Transcribed page contents —
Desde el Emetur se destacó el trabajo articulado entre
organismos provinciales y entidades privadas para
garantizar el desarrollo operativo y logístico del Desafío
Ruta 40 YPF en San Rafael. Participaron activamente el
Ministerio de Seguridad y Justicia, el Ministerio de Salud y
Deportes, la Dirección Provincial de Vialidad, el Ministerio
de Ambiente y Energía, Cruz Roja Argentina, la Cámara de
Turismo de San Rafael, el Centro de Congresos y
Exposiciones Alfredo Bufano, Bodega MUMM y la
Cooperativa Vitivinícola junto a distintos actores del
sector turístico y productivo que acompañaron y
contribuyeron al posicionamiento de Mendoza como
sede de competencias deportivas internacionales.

JOB ITEM —
Which lines of the data include the string "Rafael"? Find them and copy each one.

TASK SOLUTION —
Ruta 40 YPF en San Rafael. Participaron activamente el
Turismo de San Rafael, el Centro de Congresos y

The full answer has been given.